KLM expressed its displeasure to Boeing after receiving its first 787-10 Dreamliner in June.

Some examples about the lack of proper quality control are: loose seats, missing or incorrectly installed split pins, nuts that are not fully tightened, an unattached fuel pipe clamp and various missing parts.

KLM blames Boeing for poor quality control, late delivery and inadequate workforce at the factory.

The airline was planning to receive its first Boeing 787 exactly 100 days before the 100th year celebrations of the company, but the delivery was delayed.

There are also some negative feedbacks from other airline operators who received their Deamliners from Charleston factory. Etihad, for instance, calls a recent delivery "very bad".

Boeing-South-Carolina
Charleston Factory

However, not all 787 customers are negative. For example, United Airlines describes its Dreamliner deliveries as excellent quality and customer experience.Chinese carriers Hainan Airlines and China Eastern Airlines are also very positive in their response to Boeing.

But unfortunately It is not the first time we hear complaints about the Charleston factory. A few months ago, some workers from the plant spoke to the New York Times anonymously and complained about the practices there.

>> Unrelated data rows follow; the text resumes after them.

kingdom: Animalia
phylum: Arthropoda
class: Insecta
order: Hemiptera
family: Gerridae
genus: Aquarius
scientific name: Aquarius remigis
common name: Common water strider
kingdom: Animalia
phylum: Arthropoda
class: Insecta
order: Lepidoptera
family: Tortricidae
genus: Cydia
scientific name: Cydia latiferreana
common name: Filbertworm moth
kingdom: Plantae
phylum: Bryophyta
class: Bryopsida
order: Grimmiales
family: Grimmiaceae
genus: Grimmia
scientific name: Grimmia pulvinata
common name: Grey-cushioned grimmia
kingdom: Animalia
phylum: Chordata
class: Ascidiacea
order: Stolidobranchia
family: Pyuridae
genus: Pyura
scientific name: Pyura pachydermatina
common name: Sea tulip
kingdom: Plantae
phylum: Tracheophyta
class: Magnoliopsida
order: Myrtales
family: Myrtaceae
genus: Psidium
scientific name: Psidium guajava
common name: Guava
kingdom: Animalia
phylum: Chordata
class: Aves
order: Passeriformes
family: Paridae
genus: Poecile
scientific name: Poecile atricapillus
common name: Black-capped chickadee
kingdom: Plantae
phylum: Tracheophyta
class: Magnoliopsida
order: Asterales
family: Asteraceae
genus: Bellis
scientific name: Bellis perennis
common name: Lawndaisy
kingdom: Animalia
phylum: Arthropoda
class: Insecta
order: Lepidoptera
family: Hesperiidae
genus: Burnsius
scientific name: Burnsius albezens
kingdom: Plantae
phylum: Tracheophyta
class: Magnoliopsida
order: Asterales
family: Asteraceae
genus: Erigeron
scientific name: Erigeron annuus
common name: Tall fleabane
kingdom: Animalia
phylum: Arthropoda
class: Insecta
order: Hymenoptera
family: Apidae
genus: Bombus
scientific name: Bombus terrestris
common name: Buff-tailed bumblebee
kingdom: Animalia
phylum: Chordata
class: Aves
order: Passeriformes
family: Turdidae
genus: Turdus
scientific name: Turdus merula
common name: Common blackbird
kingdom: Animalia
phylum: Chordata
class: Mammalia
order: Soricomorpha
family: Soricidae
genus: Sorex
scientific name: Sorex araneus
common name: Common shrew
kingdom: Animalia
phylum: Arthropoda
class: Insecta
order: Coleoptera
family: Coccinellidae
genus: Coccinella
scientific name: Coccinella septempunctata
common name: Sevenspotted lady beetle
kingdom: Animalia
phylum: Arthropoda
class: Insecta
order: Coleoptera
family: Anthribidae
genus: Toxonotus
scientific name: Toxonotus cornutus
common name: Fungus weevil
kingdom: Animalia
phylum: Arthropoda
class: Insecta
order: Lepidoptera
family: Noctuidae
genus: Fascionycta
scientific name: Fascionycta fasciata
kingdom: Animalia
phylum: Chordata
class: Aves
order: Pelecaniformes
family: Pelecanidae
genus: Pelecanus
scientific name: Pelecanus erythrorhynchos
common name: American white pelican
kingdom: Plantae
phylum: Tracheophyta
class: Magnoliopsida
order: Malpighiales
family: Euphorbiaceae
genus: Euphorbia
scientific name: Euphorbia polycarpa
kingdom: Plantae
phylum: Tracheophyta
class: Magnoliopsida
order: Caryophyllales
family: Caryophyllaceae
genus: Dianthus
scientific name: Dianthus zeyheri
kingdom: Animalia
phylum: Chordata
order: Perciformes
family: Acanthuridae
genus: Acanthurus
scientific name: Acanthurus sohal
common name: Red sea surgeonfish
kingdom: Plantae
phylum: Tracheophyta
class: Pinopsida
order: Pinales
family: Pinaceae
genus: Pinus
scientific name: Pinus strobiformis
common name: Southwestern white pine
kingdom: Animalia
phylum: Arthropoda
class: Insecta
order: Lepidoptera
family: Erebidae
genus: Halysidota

Research from the American newspaper revealed that a lot was going wrong at the factory such as the installation of defective parts and metal debris and tools that were left inside the mechanical components.

It is also known fact that Qatar Airways accepts the 787s produced in the Boeing's Everett factory only.

According to the aviation analyst Scott Hamilton, the problem arises from the current strategy followed by Boeing to cut the costs to mitigate the financial damage incurred due to ongoing 737 MAX grounding. Nothing will change in the near future Hamilton says.

On the other hand, KLM is quite satisfied with the operational performance of its Dreamliners. The airline has recently ordered one more Boeing 787 and exchanged its A350s on order with the 787s ordered by the other Group partner Air France.

It is true that a few things were discussed with Boeing and then fixed. We always find something small, because we are very critical when it comes to the safety and benefit of our customers. This way of working is constantly improving the quality of the aircraft.

With every delivery of a new aircraft, specialized people from KLM, including a pilot, carry out intensive system checks for two weeks, both on the ground and in the air to ensure the safety and quality before the aircraft enters into service,

KLM said in a statement exclusively sent to Luchtvaartnieuws.nl.